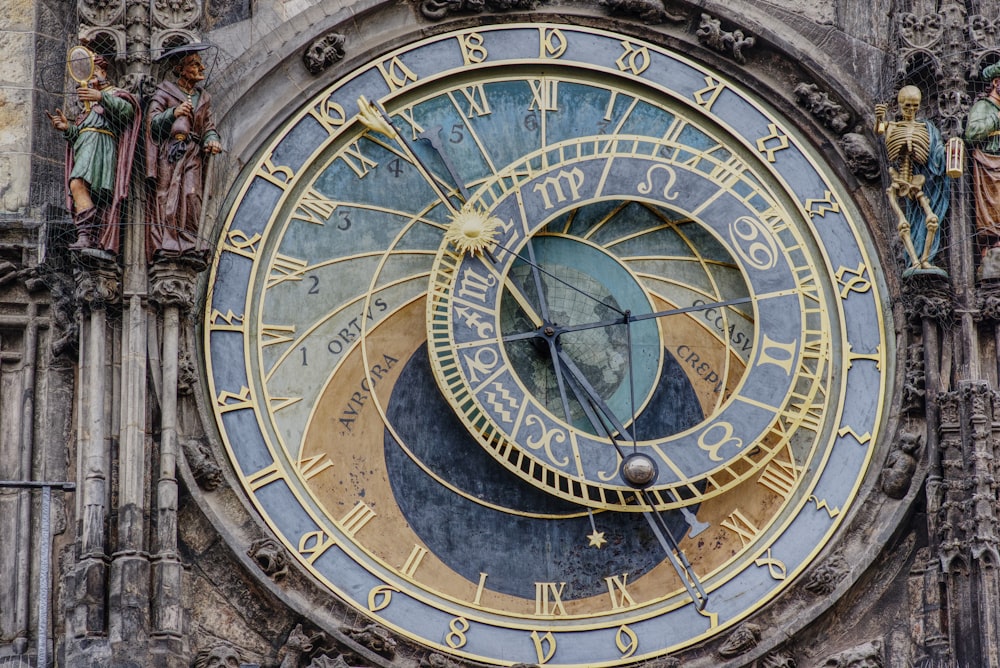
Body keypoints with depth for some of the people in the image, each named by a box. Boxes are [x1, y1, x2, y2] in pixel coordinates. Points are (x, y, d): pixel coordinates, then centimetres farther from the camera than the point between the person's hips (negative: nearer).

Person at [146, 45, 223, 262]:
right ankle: (163, 245, -19)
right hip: (167, 153, -4)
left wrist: (211, 140, -8)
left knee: (191, 195, -12)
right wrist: (173, 113, -26)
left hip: (192, 156, 4)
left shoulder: (204, 97, 20)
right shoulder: (165, 91, 5)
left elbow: (208, 128, 15)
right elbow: (152, 120, -7)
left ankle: (188, 247, -16)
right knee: (165, 197, -13)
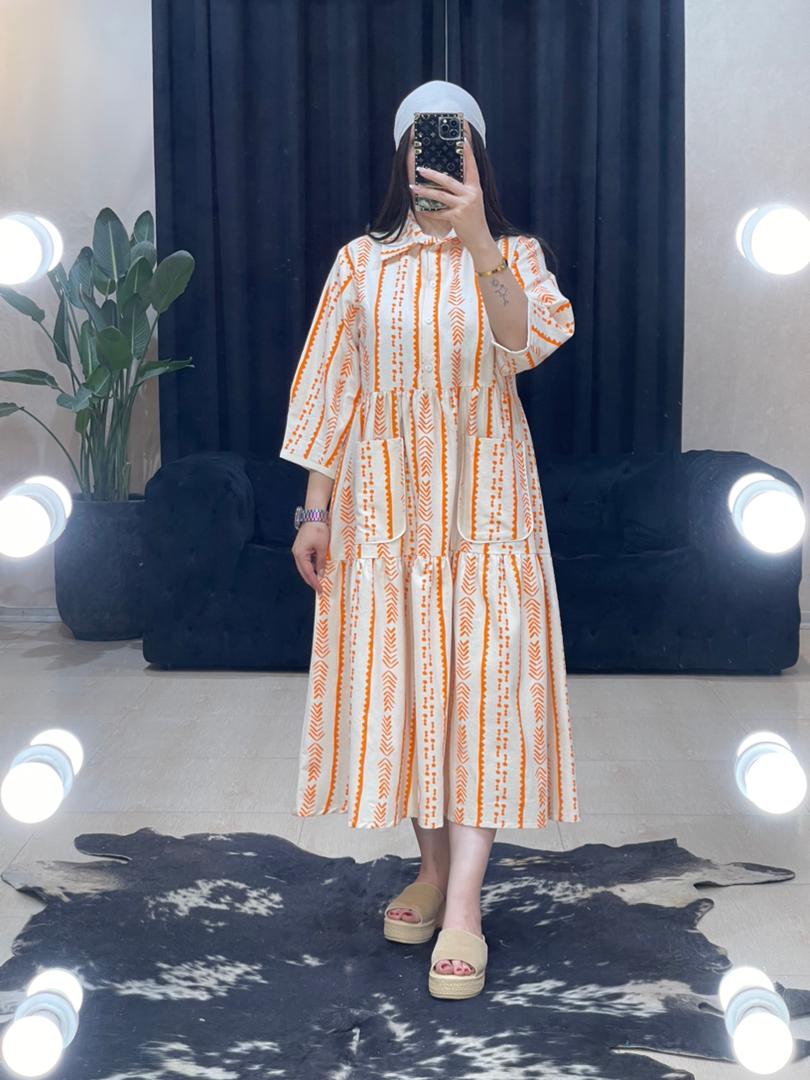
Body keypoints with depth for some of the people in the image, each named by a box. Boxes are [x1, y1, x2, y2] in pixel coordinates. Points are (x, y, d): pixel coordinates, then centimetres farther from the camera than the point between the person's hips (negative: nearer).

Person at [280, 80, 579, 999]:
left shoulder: (515, 254, 5)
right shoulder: (360, 263, 7)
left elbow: (532, 342, -16)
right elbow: (330, 391, 7)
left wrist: (476, 238, -27)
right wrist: (315, 509, 3)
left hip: (485, 493, -1)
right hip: (384, 495, 2)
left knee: (482, 679, -8)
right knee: (397, 678, 2)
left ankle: (464, 906, -8)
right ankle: (432, 864, 19)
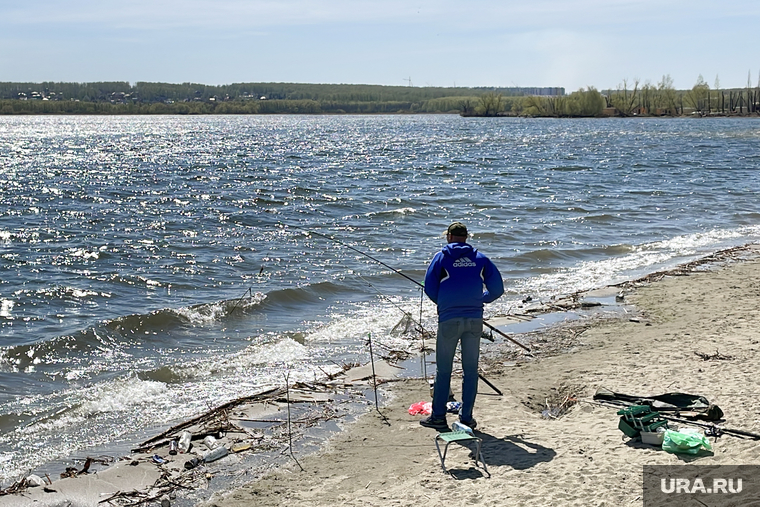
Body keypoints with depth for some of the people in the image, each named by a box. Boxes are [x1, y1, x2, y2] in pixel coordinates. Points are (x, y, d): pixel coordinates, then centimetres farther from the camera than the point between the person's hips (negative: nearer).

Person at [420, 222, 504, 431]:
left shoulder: (441, 257, 3)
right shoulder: (480, 259, 8)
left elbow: (429, 288, 2)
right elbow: (497, 289, 6)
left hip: (449, 319, -2)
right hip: (474, 319, 2)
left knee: (443, 369, 5)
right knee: (471, 369, 8)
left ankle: (438, 417, 7)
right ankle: (467, 417, 12)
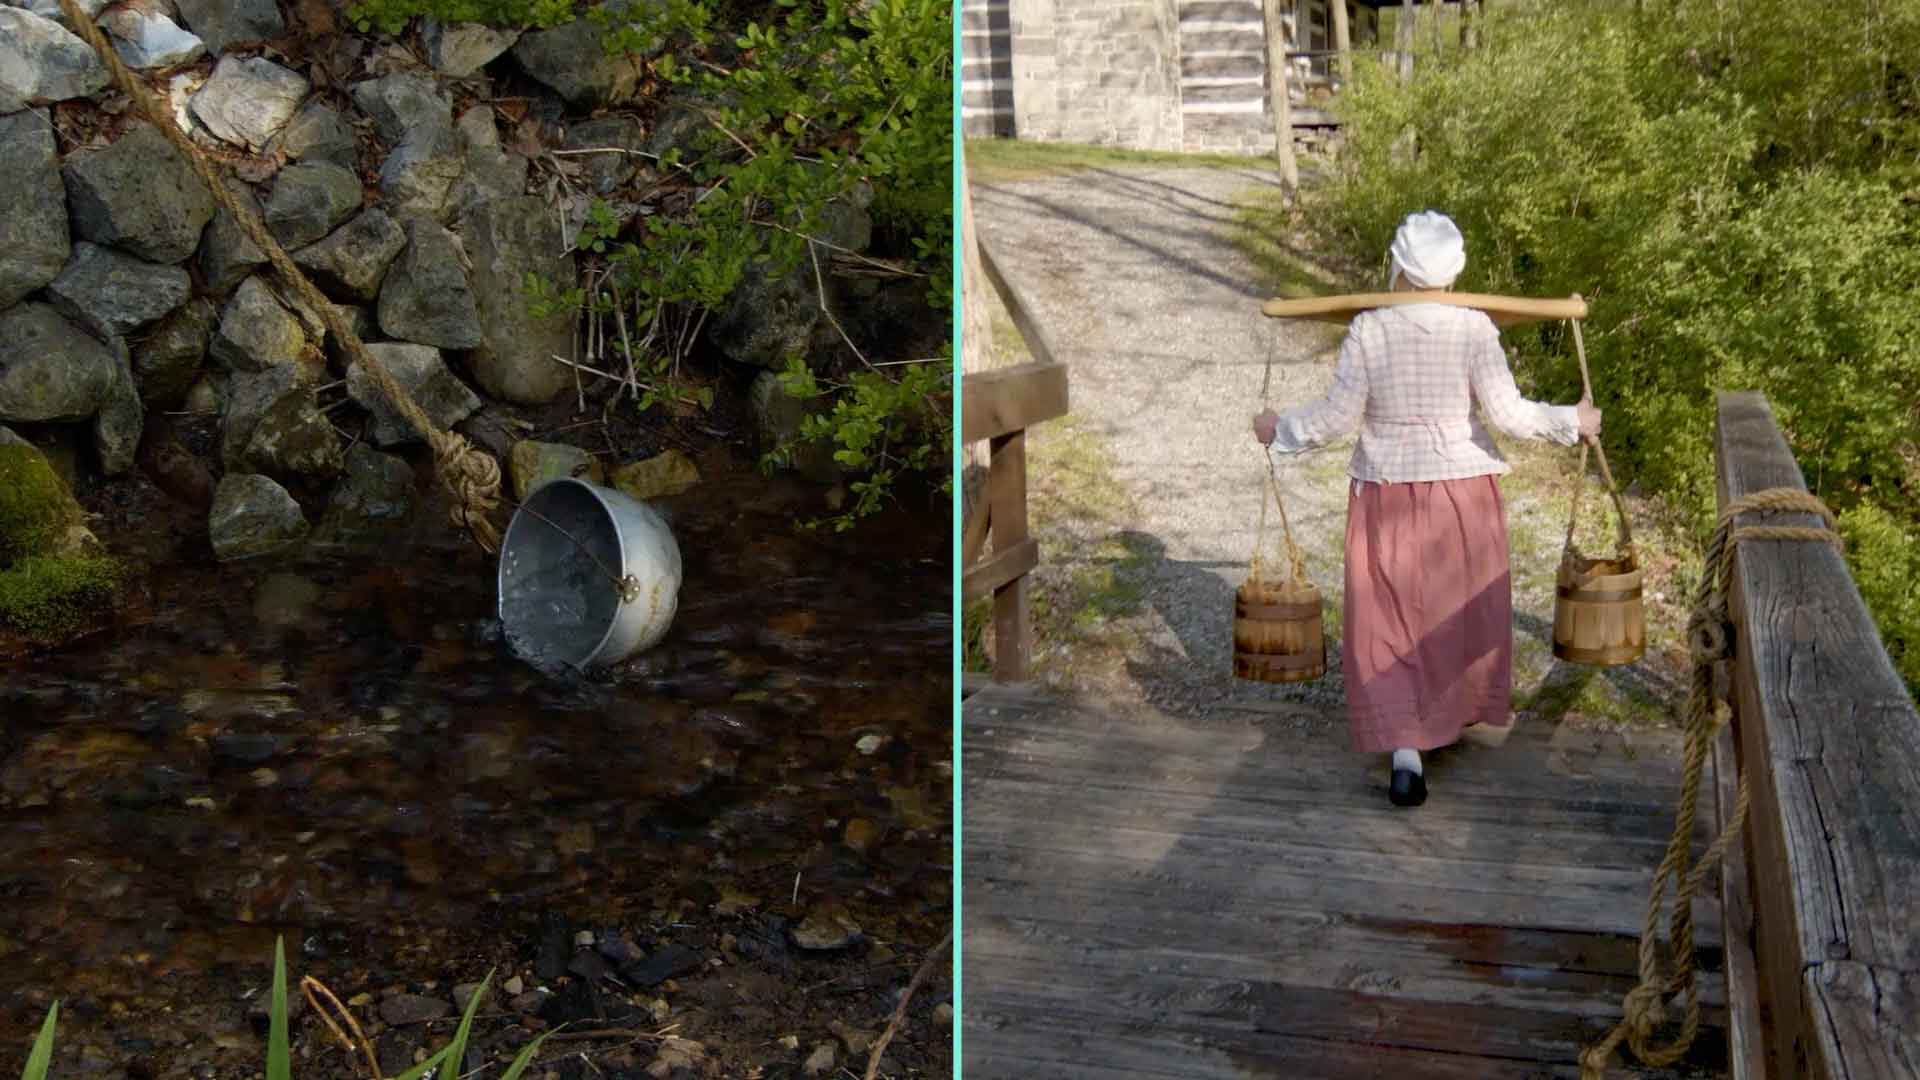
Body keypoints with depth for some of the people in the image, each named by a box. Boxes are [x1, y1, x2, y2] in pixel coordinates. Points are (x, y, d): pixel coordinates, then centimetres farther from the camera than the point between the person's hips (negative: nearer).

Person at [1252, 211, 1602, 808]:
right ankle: (1454, 718, 38)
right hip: (1462, 490, 1)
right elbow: (1508, 413, -12)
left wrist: (1279, 429, 8)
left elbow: (1337, 417, -9)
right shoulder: (1473, 327, -11)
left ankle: (1404, 748, -6)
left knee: (1388, 619, 6)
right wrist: (1571, 421, 5)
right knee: (1460, 609, 20)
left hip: (1386, 496, -1)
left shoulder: (1368, 329, -12)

Assignment: Rewrite the material's lines from the one containing "right hip: (167, 153, -4)" through the one containing "left ankle: (188, 247, -16)", and only those lines, keeping each point name as is and multiplying every keypoint value (the x and y pixel coordinates and the depth) by 0.6. Round each result to a whole number, with halves rounded up.

Expected answer:
right hip: (100, 92, -2)
left wrist: (127, 84, -5)
left knee: (115, 117, -7)
right wrist: (104, 68, -16)
left hip: (115, 94, 2)
left shoulder: (122, 58, 12)
right shoulder: (99, 55, 3)
left elbow: (125, 77, 9)
right elbow: (91, 72, -4)
left ankle: (113, 148, -10)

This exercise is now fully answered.